* [ZADANIA DO WYKONANIA]:
A) Wypisz w mianowniku wszystkie nazwy geograficzne występujące w tekście o podróży koleją.
B) Przedstaw w formie krótkiej listy akapit tekstu o podróży koleją zaczynający się od słów „W nocy budzi nas zapach dymu papierosowego”, zachowując jego główne fakty.
C) Podejmij tekst o podróży koleją w miejscu, w którym się kończy, i napisz jego dalszy ciąg.

* [TEKST DO ANALIZY]:

━━━━━━━━━━━━━━━━

Powoli ruszamy z Sajgonu. Dość mocno trzęsie. Wagony kołyszą się na wszystkie strony, toteż nawet krótki spacer po korytarzu jest nie lada wyczynem. Zasypiamy jednak szybko. Zmęczeni upałem południa mamy nadzieję, że Hue powita nas nieco łagodniejszą aurą.
W nocy budzi nas zapach dymu papierosowego. Nasza grupa została podzielona na dwa sąsiadujące przedziały. W każdym z nich są cztery kuszetki. Zajmujemy miejsca na górze więc pierwszą naszą reakcją jest sprawdzenie, kto z naszych towarzyszy podróży pali na dole. Okazuje się, że nikt, a dym wychodzi z klimatyzacji. To duży dyskomfort dla osób niepalących.
Pierwsze promienie słońca wpadają przez okno około godziny 7.00. Wreszcie mamy okazję podziwiać krajobrazy środkowego Wietnamu. Co jakiś czas w głośnikach słychać krótki opis ważniejszych prowincji i miast zarówno w języku wietnamskim, jak i angielskim. Do Hue zostało nam jeszcze kilka godzin, oddajemy się relaksowi i lekturze na temat historii tego cesarskiego miasta popijając wolno kawę sprzedawaną w pociągu. Wbrew pozorom nie jest to kawa rozpuszczalna, jaką serwują nasze rodzime linie kolejowe, lecz dość dobra gatunkowo kawa parzona.

━━━━━━━━━━━━━━━━

* [PODANE INFORMACJE]:
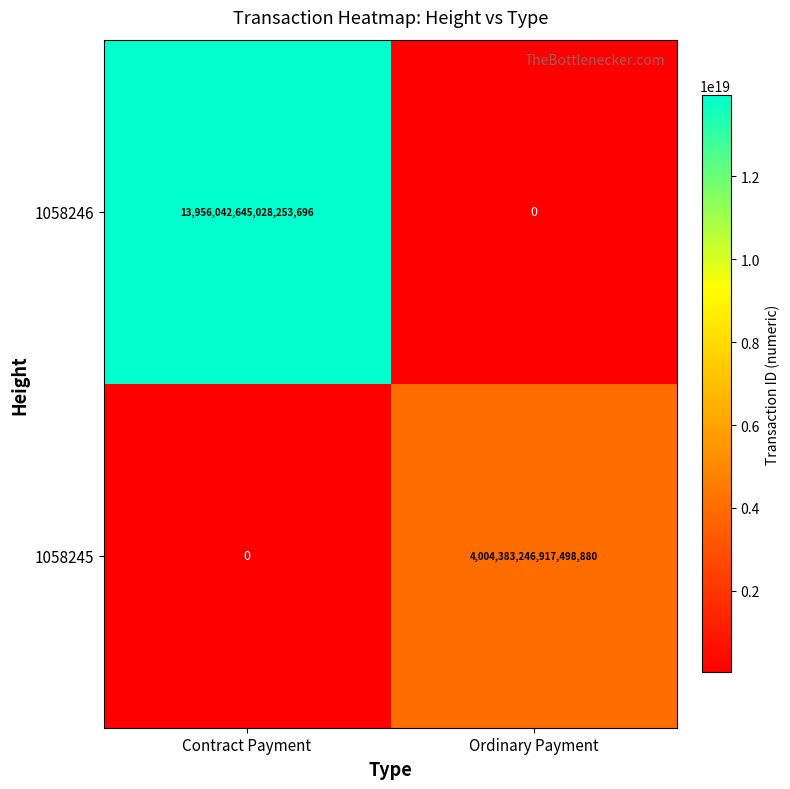

At which label is 1058246 closest to 6978021322514126848?

Contract Payment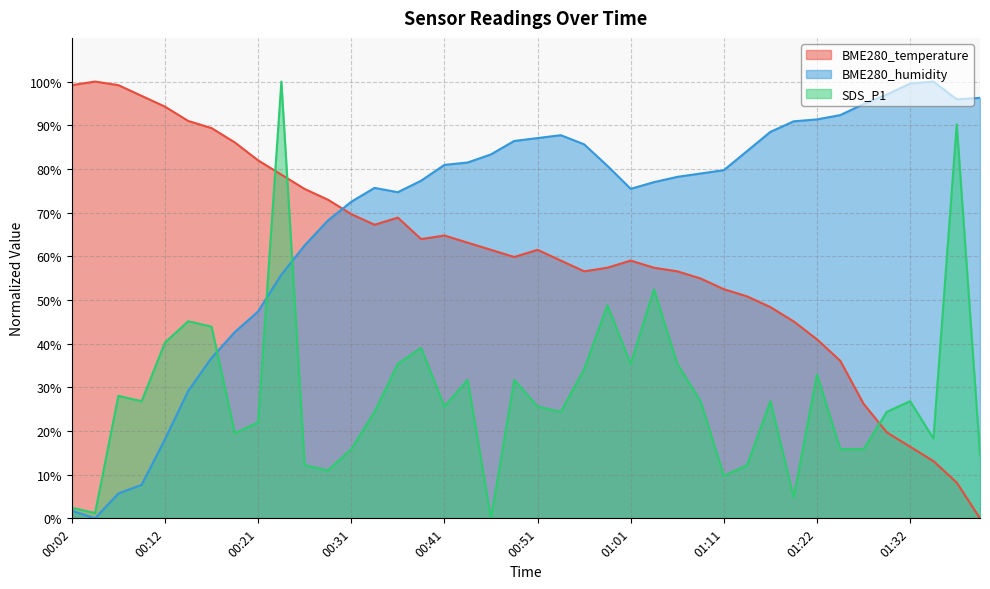

True or false: BME280_temperature has more than 1 points higher than both neighbors.

True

━━━━━━━━━━━━━━━━

* [UDZIELONE ODPOWIEDZI]:
A) Sajgon, Hue, Wietnam

B)
- W nocy podróżnych budzi zapach dymu papierosowego.
- Grupa zajmuje dwa sąsiadujące przedziały, w każdym są cztery kuszetki.
- Piszący śpią na górnych miejscach, więc sprawdzają, kto pali na dole.
- Okazuje się, że nikt nie pali, a dym wydobywa się z klimatyzacji.
- Jest to duży dyskomfort dla osób niepalących.

C)
Wbrew oczekiwaniom temperatura w Hue przekracza 35C. resztę dnia poświęcamy na odpoczynek w chłodzie hotelowej klimatyzacji i umawianie spotkań ze szkołami Vovinam VVD.
Dzień 16
Śnieżnobiałe lotosy delikatnie unoszą się na wodach jeziora, a niezmąconą ciszę przerywają jedynie wyjątkowo aktywne nad ranem cykady. Gdzieniegdzie wyłaniają się zatopione w bujnej zieleni pojedyncze pagody i obeliski – pamiątki dawnej świetności tego jakże nostalgicznego miejsca w pełni oddającego subtelna naturę władcy, którego ciało i dusza tutaj spoczęły.
Mowa oczywiście o grobowcu IV cesarza z dynastii Nguyen – Tự Đức. W Hue udostępnionych dla zwiedzających jest 7 grobowców cesarskich, wśród których grobowiec IV cesarza słynie z przepięknie zaprojektowanego i zaaranżowanego ogrodu. To wyjątkowe miejsce, które warto zobaczyć zwiedzając Hue.
Kolejny przystanek robimy przy słynącym z odważnej architektury grobowcu Khải Định. To co nas uderza, to modernistyczna, jak na owe czasy (1920-32)zabudowa. Bogate zdobienia przywodzą na myśl okres europejskiego baroku, a nawet rokoko.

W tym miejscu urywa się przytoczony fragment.